What would it mean for pres bush to believe, I mean really believe, that g*d had ALL power and agency? Would he continue to extract, demand and pollute and conceive of it as divine mission? Or would he put down his agenda of mass destruction and wait for the lord to reveal himself? Either way, a sense of participation (either by receiving revelation, or embodying the missio dei) is implicit. Hasn't omnipotence run its course? if by omnipotence we mean power and by power we mean the full capacity to make things happen???

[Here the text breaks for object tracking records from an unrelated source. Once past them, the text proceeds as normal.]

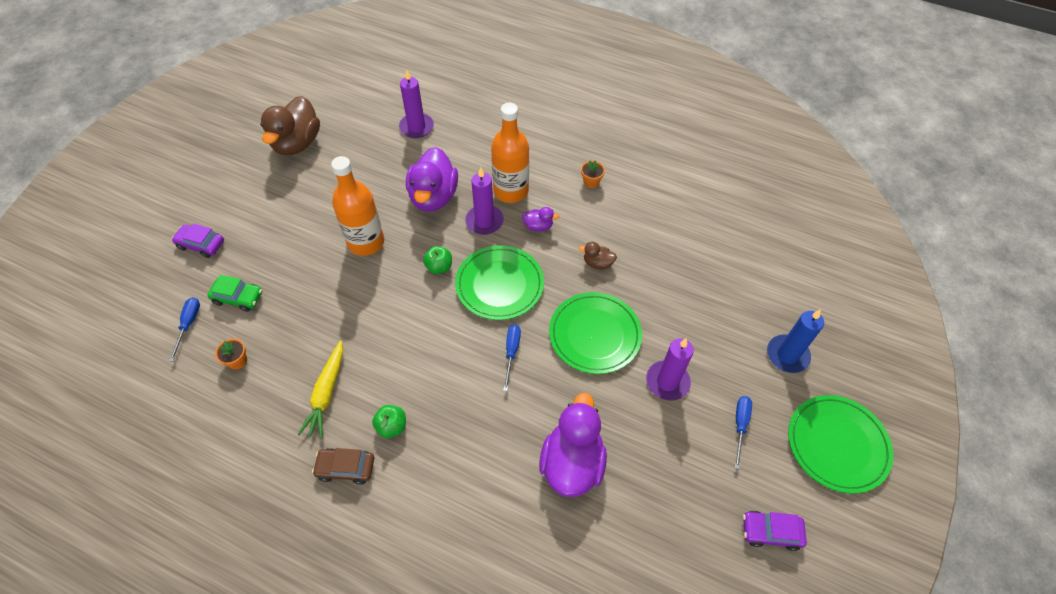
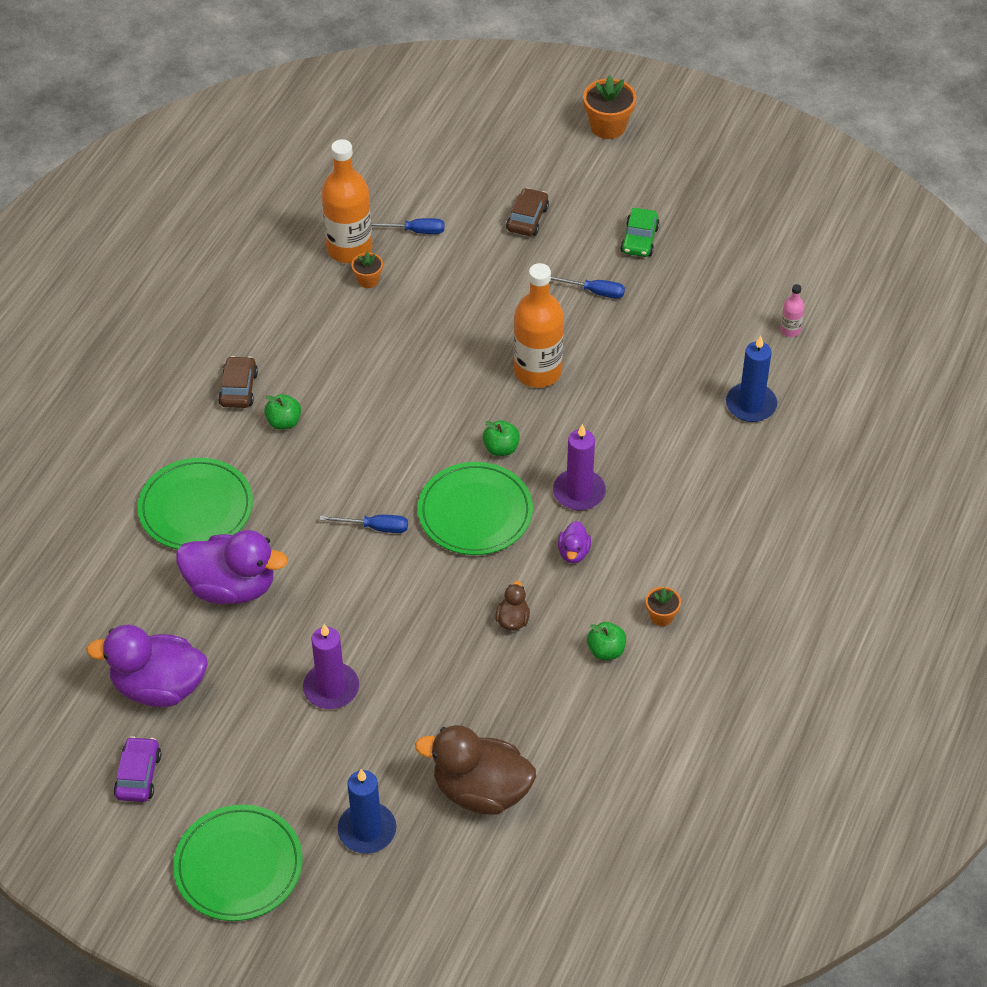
camera: 90 degrees right, 5 degrees down
(117, 190) = (608, 126): none -> orange flower pot
(201, 244) = (527, 219): purple car -> brown car
(238, 298) = (451, 265): green car -> green car (639, 240)
(297, 143) = (704, 280): brown duck -> brown duck (481, 791)
(326, 393) = (326, 361): yellow carrot -> none
(354, 104) = (790, 330): none -> pink bottle
(416, 127) = (751, 405): purple candle -> blue candle
(433, 197) = (619, 434): purple duck -> purple duck (159, 687)
(511, 191) = (636, 520): orange bottle -> orange bottle (349, 249)
(594, 334) = (400, 613): green plate -> green plate (196, 508)
(620, 212) = (606, 650): none -> green apple
(740, 426) = (268, 761): blue screwdriver -> blue screwdriver (594, 292)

I was pissed off in class yesterday and I'm afraid, because of the anger I feel/hear/experience in my body, that I disrupted and postured in unhealthy ways. I am sorry for that. No one was even arguing FOR omnipotent theology! The voices that have trumpeted omnipotence theology in my/the past were rapists, consumers of the most cruel content, genuinely abusive/selfish human beings (though of course that's not all they were/are). It's hard to separate the "concept" from the living damage caused in and through the concept. And yet, I am highly aware that reliance upon God's power has pulled more than one body/community through trials and tribulations. Sometimes I think my frustration is just the fear of loss that I know comes when G*d-talk/G*d-thought comes out of the closet in complex clothing: never pure, never clean, just dressed up in all kinds of costumes for different celebrations/pilgrimages/funerals. Sometimes I want G*d to come out looking just like me, but then I remember, I need grace in here that I cannot get without the "there" there.

Thank you for your class. I am stretching and growing because of it/us/you.